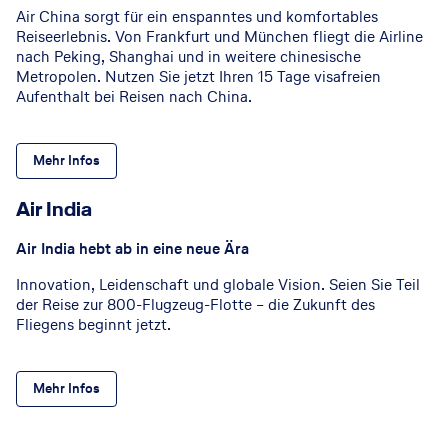
Air China sorgt für ein enspanntes und komfortables
Reiseerlebnis. Von Frankfurt und München fliegt die Airline
nach Peking, Shanghai und in weitere chinesische
Metropolen. Nutzen Sie jetzt Ihren 15 Tage visafreien
Aufenthalt bei Reisen nach China.
Mehr Infos
Air India
Air India hebt ab in eine neue Ära
Innovation, Leidenschaft und globale Vision. Seien Sie Teil
der Reise zur 800-Flugzeug-Flotte – die Zukunft des
Fliegens beginnt jetzt.
Mehr Infos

*Directions for this task*: Write out the entries above verbatim; the pictures do not belong in your copy.

*Response to the exercise*:
Air China sorgt für ein enspanntes und komfortables
Reiseerlebnis. Von Frankfurt und München fliegt die Airline
nach Peking, Shanghai und in weitere chinesische
Metropolen. Nutzen Sie jetzt Ihren 15 Tage visafreien
Aufenthalt bei Reisen nach China.
Mehr Infos
Air India
Air India hebt ab in eine neue Ära
Innovation, Leidenschaft und globale Vision. Seien Sie Teil
der Reise zur 800-Flugzeug-Flotte – die Zukunft des
Fliegens beginnt jetzt.
Mehr Infos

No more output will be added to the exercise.